Every time I look at the 20-odd nihilists in the House chamber, who crave attention and care not one whit about serving the public and real governance, my mind drifts to 2021. Where is the yellow crime tape? Where is justice?
And when I hear these future laptop investigators speak, I don’t hear the echo of Donald Trump, even if he ignited this sorry charade, this empty drama bent on anarchy and destruction.
While Ronald Reagan may have rejected Trump’s vulgarity and naked demagoguery, he is the forefather who laid the foundation for America’s current reality show cast with an island of misfit toys.
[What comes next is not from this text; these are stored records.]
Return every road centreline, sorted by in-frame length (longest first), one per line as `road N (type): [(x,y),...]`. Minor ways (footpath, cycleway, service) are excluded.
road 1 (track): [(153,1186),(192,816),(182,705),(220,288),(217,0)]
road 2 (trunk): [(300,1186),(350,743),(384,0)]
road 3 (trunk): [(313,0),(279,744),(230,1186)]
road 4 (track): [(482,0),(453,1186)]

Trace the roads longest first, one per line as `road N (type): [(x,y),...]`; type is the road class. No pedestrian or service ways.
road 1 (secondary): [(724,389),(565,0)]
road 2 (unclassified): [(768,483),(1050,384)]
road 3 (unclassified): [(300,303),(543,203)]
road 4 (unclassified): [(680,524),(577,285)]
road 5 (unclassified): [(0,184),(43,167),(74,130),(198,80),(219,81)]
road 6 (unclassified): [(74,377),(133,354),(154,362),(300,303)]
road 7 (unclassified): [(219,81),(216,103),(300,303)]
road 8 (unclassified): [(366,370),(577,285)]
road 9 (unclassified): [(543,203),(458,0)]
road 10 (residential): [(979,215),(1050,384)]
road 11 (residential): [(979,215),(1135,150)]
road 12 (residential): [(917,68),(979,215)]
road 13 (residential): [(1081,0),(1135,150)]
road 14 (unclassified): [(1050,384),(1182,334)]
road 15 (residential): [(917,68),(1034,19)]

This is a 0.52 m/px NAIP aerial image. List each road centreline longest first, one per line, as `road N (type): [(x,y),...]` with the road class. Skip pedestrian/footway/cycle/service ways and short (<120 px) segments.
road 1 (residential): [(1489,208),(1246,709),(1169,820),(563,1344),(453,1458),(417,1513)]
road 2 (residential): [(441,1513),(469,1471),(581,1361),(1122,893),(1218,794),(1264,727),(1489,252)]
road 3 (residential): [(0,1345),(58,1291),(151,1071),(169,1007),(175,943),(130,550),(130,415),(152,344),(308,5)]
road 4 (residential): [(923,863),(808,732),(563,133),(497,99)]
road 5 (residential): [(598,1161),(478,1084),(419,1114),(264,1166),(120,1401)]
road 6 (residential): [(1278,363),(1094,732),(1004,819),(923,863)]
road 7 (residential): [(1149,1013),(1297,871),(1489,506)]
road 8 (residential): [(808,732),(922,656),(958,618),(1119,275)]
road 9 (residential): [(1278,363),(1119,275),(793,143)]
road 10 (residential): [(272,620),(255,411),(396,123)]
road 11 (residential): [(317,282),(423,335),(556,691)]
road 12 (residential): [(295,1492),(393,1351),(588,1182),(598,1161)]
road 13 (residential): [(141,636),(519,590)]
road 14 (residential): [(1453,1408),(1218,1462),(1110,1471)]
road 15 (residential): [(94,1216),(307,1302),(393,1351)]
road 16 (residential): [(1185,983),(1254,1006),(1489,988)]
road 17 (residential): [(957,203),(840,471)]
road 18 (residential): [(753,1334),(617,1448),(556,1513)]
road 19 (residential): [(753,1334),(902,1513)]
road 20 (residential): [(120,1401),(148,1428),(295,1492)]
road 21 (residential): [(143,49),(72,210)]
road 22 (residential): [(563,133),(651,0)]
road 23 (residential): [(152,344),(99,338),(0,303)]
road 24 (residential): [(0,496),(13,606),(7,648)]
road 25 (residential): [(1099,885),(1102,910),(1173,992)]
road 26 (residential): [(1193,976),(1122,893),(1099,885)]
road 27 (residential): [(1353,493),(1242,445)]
It was during his first inaugural speech 41 years ago that he memorably declared his war on government: “Government is not the solution to our problem; government is the problem.”
As we subsequently learned, that didn’t mean he would cut deficits—in fact they grew—or the government workforce, which also grew. But it did mean that he was determined to feed the rich with lower taxes, starve the poor by railing against social welfare programs, exploit thinly veiled racism to feed the anger of poor whites and convince them that Blacks and other minorities were taking their benefits, and stick up for unbridled capitalism and laissez-faire economics by stripping away business regulations.
Four decades later, that hatred of government is peaking in a Republican party that Reagan maybe wouldn’t recognize but which he surely couldn’t deny he helped shape. Reagan offspring like Reps. Matt Gaetz and Lauren Boebert are relishing their moment to tear it all down—all in the name of economic individualism, rejecting “Marxism” and communism, and providing freedom for white America.
As for Kevin McCarthy, no one knows whether he will eventually find his way to the Speaker’s office (where he’s already, hubristically, moved in his things). Maybe he’ll win on the 45th ballot to beat the record from 1859, or even on the 133rd ballot like the anti-slavery, mustachioed Nathaniel Banks did in 1856. Or perhaps the current Know Nothing wing of the Republican Party will ensure he never takes the gavel.
But have no doubt, whenever the sabotage finally comes to an end, it will not be a happy day for America—or in any way the end of the tragic unraveling of what was once a governing party. “None of us has seen anything like this disrespect for the institution in a most cavalier, frivolous way. It’s quite sad,” said former Speaker Nancy Pelosi, who then attempted a note of optimism. “But let’s be hopeful that in the next day or so as they find their purpose and their unity, they understand why they are here.”
Truth is, the Republicans have already been telling us who they are, and revealing their purpose. However long it takes for them to land on a new speaker, we can be sure that the worst among them will continue to misuse and lust for power, sow chaos, showcase their hatred of democracy and government, and savor their grim version of fame and celebrity.